Je ne sais pas quand ça a commencé, je me suis coupée en deux. D’une part la petite fille obéissante qui subit sans rien dire, de l’autre celle qui hurle en silence. Une qui aimait son beau-père, l’autre qui le vomissait pour le mal qu’il faisait. A Miléna, l’adulte de sortir du mieux possible de ce cauchemar qui a conduit au suicide de ma mère. Bien sur, cette dernière était dépressive, elle avait des problèmes. Tout le monde à gobé  que le pauvre homme a fait du mieux qu’il pouvait pour aider son épouse tant aimée, si fragile. Les victimes restent des victimes. En fait, il faut tout changer pour sortir du fonctionnement de victime. Ma conclusion est qu’il y a les victimes et des agresseurs. La justice penche souvent  vers ces derniers qui sont des manipulateurs hors pair, d’une efficacité à faire frémir, à vous donner la chair de poule et qui savent inverser les rôles.

Ceux qui n’ont pas rencontré ce genre d’individu ne se rendent pas compte de leur dangerosité et du degré de leur perversion. Comment un enfant peut-il distinguer le bien du mal dans un tel enfer où les rôles sont inversés où les victimes semblent être les bourreaux? Comment se reconnecter à ses intuitions et à son instinct, quand il faut obéir et se conformer à un seul son de cloche ? Comment y voir clair dans cet épais brouillard de sentiments confus ? Comment retrouver la route de son destin pour un enfant devenu adulte et dont une partie de lui a vécu dans le silence et dans l’ombre de lui-même ? Comment entendre sa propre voix et trouver sa voie dans tout ce désordre créé par un fou livré à la puissance du mal ?

La petite fille allait m’aider et me livrer ses secrets. Je pressentais qu’ils étaient plus nombreux que je n’imaginais. L’insupportable avait été mis de coté avec l’amnésie. Mes cauchemars de la nuit me mettaient en face d’un homme qui voulait me tuer. Je hurlais et me réveillait en sueur. Vite quitter la nuit, mon lit ! J’étais devenue une femme comme les poupées Russes qui s’imbriquaient les unes dans les autres. Il était nécessaire que je me découvre dans toutes les grandes et petites Miléna qui cohabitaient à l’intérieur de moi. Mon corps, mon mental avaient tout mis en place pour sauvegarder la vraie Miléna. Toutes ces violences m’ont fait voler en éclats. Je dois maintenant me retrouver.

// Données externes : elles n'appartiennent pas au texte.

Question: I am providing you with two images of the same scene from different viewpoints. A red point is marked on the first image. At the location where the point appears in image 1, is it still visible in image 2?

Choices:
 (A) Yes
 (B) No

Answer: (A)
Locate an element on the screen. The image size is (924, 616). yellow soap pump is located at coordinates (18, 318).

Mon beau-père est toujours vivant. Je ne veux plus jamais le revoir,  ce serait dangereux pour moi. Il m’avait subjuguée, je l’aimais, je l’avais admiré, j’avais voulu croire qu’il était gentil. Il a faussé mon jugement. Une partie de moi a subi son empreinte. Je me désintoxique de lui comme d’une drogue. Il s’est comporté comme mon maître, comme quelqu’un qui avait le droit de décider pour mon destin. Il a fait de moi une femme « poupée russe ».

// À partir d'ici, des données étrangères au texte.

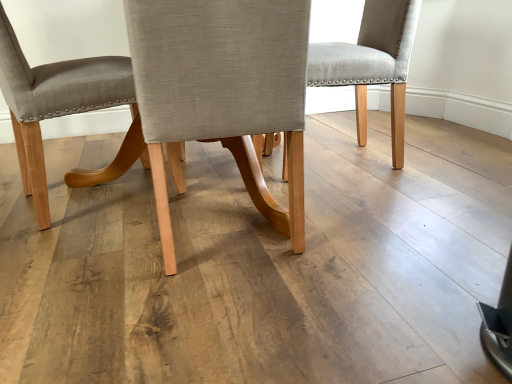
Identify the location of vacant space underneath light gray fabric chair at center, which is counted as the second chair, starting from the left (from a real-world perspective). The image size is (512, 384). (228, 240).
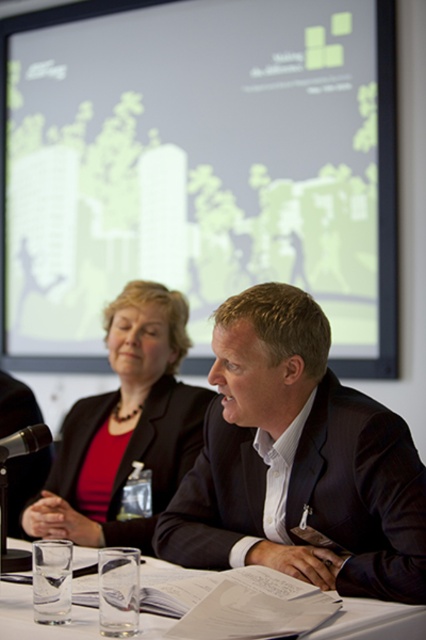
What are the coordinates of the dark suit at center?

The dark suit at center is located at coordinates point (296, 460).

You are a photographer standing at the back of the room. You want to take a photo of the dark suit at center from a distance that allows you to capture it clearly without distortion. Given that the minimum focus distance for your camera is 1.5 meters, will you need to move closer or farther away?

The dark suit at center is 1.43 meters away from the camera, which is closer than the minimum focus distance of 1.5 meters. Therefore, you need to move slightly farther away to ensure the camera can focus properly.

You are organizing a small event and need to place a decorative plate between the matte black blazer at center and the black plastic microphone at left. Based on their sizes, which object should the plate be closer to?

The matte black blazer at center might be wider than black plastic microphone at left, so the plate should be placed closer to the black plastic microphone at left to balance the width difference.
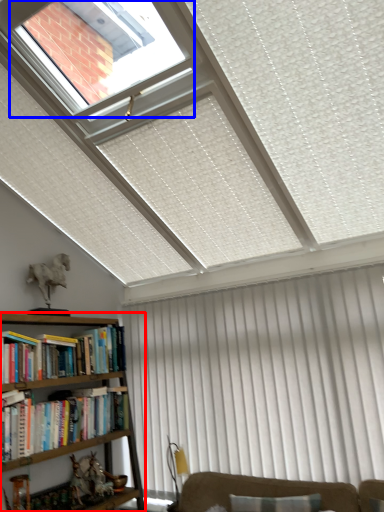
Question: Which of the following is the farthest to the observer, bookcase (highlighted by a red box) or bay window (highlighted by a blue box)?

Choices:
 (A) bookcase
 (B) bay window

Answer: (A)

Comme dans un polar, je vais tenter d’élucider mon mystère et de me reconnecter à la petite fille et à l’adolescente que j’ai été. Quand, j’aurais trouvé, je ferai peut être un film fantastique sur une femme qui défiera l’ordre des victimes et des bourreaux. Ces derniers auront une place de choix. Je les démantèlerai, les dévoilerai dans toute leur lâcheté et infamie. Les comtes de fées ne sont pas seulement dans les livres pour enfants…

Le danger peut être là tout près d’eux…

Note : le texte original (ancien blog) date du 20/07/2010.